A top Senate Republican testified Wednesday that he did not push a new map for state senate districts with the aim of aiding incumbents or fellow GOP legislators.
Sen. Bill Galvano, who is in line to become Senate president in 2018 if the Republicans maintain control, spent more than two hours on the witness stand defending his role as the lead senator responsible for crafting a new state Senate map.
Galvano's testimony was the high point of a trial that could result in the Senate swinging away from GOP control after more than two decades. Circuit Judge George Reynolds is being asked to decide the boundaries for new districts after the Senate admitted in court filings that it had violated the state's constitution when drawing the existing lines.
Voters approved a constitutional amendment in 2010 requiring compact political districts that aren't drawn to benefit parties or incumbents. Voting rights groups sued in 2012 over maps drawn for both congressional seats and the state Senate that has resulted in a drawn out legal battle. The state Supreme Court threw out the congressional districts earlier this year and has already adopted a new map for those 27 seats.

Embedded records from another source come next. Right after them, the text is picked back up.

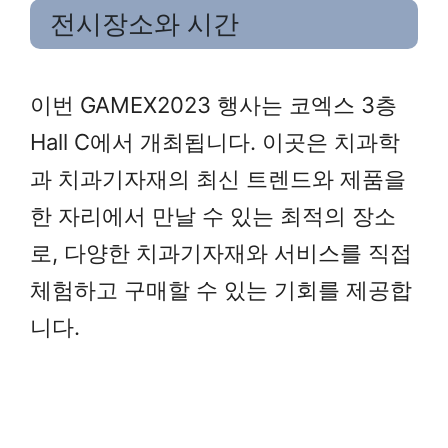
전시장소와 시간
이번 GAMEX2023 행사는 코엑스 3층
Hall C에서 개최됩니다. 이곳은 치과학
과 치과기자재의 최신 트렌드와 제품을
한 자리에서 만날 수 있는 최적의 장소
로, 다양한 치과기자재와 서비스를 직접
체험하고 구매할 수 있는 기회를 제공합
니다.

The Florida Legislature was supposed to draw a new state senate map during a special session this fall, but the House and Senate deadlocked over which map to approve. Since the Legislature did not approve a new map, attorneys are asking the court to sign off on a proposal approved by Galvano after the session ended.
Galvano and the Senate recommended to Reynolds new boundaries that would preserve Republican control, while voting rights groups have come up with a rival proposal that could shift the Senate to Democrats.
Galvano, who is also the Senate's majority leader, insisted that he did not know the political performance of the map before presenting it to the court. He said he was unaware that his map, unlike proposals also considered during the recent session, did not pit GOP incumbent senators against each other in the same district.
"That is not the way we approached it,'' Galvano testified. "There was no instructions whatsoever that you even should find out where people live. In fact I went to great lengths to avoid even having those types of conservations. There was a lot at stake and we want to have a constitutional map.''
Attorney David King, who represents the League of Women Voters of Florida, sounded skeptical as he asked Galvano whether it was a "total accident, coincidence, happenstance'' that he picked the map that did the best for Republicans.
"You can characterize it however you would like to characterize it,'' Galvano retorted.
After Galvano testified, however, the Senate was able to present its own evidence to assert the voting rights groups are pushing proposals to aid Democrats.
They were able to enter 2011 emails into evidence that showed a company used by the groups discussed creating additional Democratic seats. Coalition lawyers have insisted that they did not use these standards when they drew up the rival map they presented to the judge this year.
The trial is scheduled to wrap up on Thursday, but Reynolds is not expected to rule right away on the case.